**Requirement:** From the data below, set down exactly the lines between the one holding "Under the direction" and the one holding "Values and aims", inclusive, and no others.
[[ Extracted records open ]]
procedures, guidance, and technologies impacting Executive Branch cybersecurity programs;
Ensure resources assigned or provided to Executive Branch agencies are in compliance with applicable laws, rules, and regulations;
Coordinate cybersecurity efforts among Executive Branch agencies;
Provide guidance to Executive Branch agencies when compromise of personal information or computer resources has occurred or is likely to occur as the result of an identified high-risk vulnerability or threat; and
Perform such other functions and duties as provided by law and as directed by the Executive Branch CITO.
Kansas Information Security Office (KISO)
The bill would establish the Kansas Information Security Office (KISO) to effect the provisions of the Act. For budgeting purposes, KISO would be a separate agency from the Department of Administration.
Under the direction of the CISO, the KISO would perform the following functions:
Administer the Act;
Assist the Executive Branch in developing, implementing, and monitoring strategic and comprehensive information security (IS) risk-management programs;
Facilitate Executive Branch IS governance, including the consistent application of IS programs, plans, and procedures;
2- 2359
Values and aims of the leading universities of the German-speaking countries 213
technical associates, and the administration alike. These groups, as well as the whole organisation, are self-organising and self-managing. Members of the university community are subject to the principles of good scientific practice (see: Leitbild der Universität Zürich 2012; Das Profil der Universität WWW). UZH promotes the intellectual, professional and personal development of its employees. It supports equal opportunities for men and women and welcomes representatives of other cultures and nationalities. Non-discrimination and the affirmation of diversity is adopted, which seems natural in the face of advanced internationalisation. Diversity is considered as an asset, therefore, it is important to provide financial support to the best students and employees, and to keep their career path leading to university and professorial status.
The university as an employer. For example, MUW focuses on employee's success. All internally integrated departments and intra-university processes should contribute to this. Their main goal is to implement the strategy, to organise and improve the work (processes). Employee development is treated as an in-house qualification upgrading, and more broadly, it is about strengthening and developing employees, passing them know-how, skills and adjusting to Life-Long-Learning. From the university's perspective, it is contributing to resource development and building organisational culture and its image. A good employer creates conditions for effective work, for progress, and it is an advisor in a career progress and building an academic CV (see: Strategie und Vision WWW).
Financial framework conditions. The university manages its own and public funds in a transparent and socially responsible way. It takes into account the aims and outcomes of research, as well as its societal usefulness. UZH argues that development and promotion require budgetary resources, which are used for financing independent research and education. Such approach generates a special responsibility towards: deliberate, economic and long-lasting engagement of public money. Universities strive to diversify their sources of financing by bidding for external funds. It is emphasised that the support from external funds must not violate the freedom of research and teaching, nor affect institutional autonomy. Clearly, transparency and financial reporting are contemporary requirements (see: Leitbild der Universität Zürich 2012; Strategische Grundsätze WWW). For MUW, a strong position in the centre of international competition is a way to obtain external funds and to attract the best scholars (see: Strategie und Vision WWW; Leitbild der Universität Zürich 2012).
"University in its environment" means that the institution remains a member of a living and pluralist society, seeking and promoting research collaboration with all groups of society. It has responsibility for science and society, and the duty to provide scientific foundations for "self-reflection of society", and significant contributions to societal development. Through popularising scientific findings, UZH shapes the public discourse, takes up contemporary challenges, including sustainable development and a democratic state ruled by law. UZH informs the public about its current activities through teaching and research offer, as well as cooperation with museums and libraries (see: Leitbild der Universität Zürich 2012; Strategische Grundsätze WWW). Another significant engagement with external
[[ Extracted records closed ]]
**Answer space:**
Under the direction of the CISO, the KISO would perform the following functions:
Administer the Act;
Assist the Executive Branch in developing, implementing, and monitoring strategic and comprehensive information security (IS) risk-management programs;
Facilitate Executive Branch IS governance, including the consistent application of IS programs, plans, and procedures;
2- 2359
Values and aims of the leading universities of the German-speaking countries 213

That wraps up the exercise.